Bundesbank-Chef Nagel: So ist die Notfall-Versorgung mit Bargeld in Krisen gesichert

Der Präsident der Deutschen Bundesbank, Joachim Nagel, sieht seine Behörde für Krisenfälle wie den jüngsten Stromausfall in Berlin gut vorbereitet.

„Ich kann Ihnen versichern, dass wir als Bundesbank sehr gut für solche Krisen gerüstet sind“, sagte Nagel dem Tagesspiegel. Dieser Ernstfall habe deutlich gezeigt, dass Zahlungsverkehrssysteme zur kritischen Infrastruktur gehörten.

Die Bundesbank habe dafür verschiedene Vorkehrungen getroffen. „Unsere Filialen stellen im gesamten Bundesgebiet die Versorgung mit Bargeld sicher, und zwar jede in einem Radius von 75 Kilometern“, sagte Nagel. Alle würden über Notstromaggregate verfügen. In großen Filialen würden mehr als 100 Angestellte, in den kleineren um die 40 arbeiten. „Selbst wenn eine Filiale ausfällt, können wir im Krisenfall in ganz Deutschland Bargeld bereitstellen“, sagte Nagel.

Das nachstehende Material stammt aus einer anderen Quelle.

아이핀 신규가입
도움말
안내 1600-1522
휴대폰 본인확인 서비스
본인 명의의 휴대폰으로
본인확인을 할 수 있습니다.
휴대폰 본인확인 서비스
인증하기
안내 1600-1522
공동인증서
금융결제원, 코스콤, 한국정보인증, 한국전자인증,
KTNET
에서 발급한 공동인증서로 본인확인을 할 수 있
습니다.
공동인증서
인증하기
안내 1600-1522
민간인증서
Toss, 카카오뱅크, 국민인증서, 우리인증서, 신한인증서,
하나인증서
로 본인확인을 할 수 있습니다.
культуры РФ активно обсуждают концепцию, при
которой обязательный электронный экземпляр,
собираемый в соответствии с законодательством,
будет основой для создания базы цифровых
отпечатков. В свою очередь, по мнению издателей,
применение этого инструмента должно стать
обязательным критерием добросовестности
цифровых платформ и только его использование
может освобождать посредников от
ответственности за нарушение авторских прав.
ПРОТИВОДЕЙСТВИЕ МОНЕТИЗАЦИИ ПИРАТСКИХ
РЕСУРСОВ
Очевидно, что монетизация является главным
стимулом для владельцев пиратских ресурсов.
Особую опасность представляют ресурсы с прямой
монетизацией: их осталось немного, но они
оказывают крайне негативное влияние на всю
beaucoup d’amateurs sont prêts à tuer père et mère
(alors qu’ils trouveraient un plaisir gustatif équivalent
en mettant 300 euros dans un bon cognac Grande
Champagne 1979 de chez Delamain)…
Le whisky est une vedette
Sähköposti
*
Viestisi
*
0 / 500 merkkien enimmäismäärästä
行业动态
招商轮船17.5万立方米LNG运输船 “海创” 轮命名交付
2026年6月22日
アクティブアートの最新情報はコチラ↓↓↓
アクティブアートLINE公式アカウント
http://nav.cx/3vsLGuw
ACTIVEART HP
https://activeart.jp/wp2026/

Auf den Ernstfall sei man zudem vorbereitet. „Es gibt nicht nur einen Ablaufplan, wir üben regelmäßig Krisenszenarien“, sagte Nagel. Er selbst habe ein Telefon mit Satellitentechnik, falls es zu einem Netzausfall komme. „Jeder in der Bundesbank weiß, was in einer Grenzsituation zu tun ist.“ Die Abhängigkeit von Bargeld in solchen Fällen hält er für hausgemacht. Man müsste „in Krisensituationen nicht abhängig vom klassischen Bargeld sein“. Nagel warb erneut für den digitalen Euro. „Wer möchte, wird ihn in seiner Wallet haben, also in einem digitalen Portemonnaie auf dem Handy“. Damit seien auch offline, also ohne Internetverbindung, Zahlungen möglich. „Der digitale Euro wird uns unabhängiger und resilienter machen“, sagte Nagel.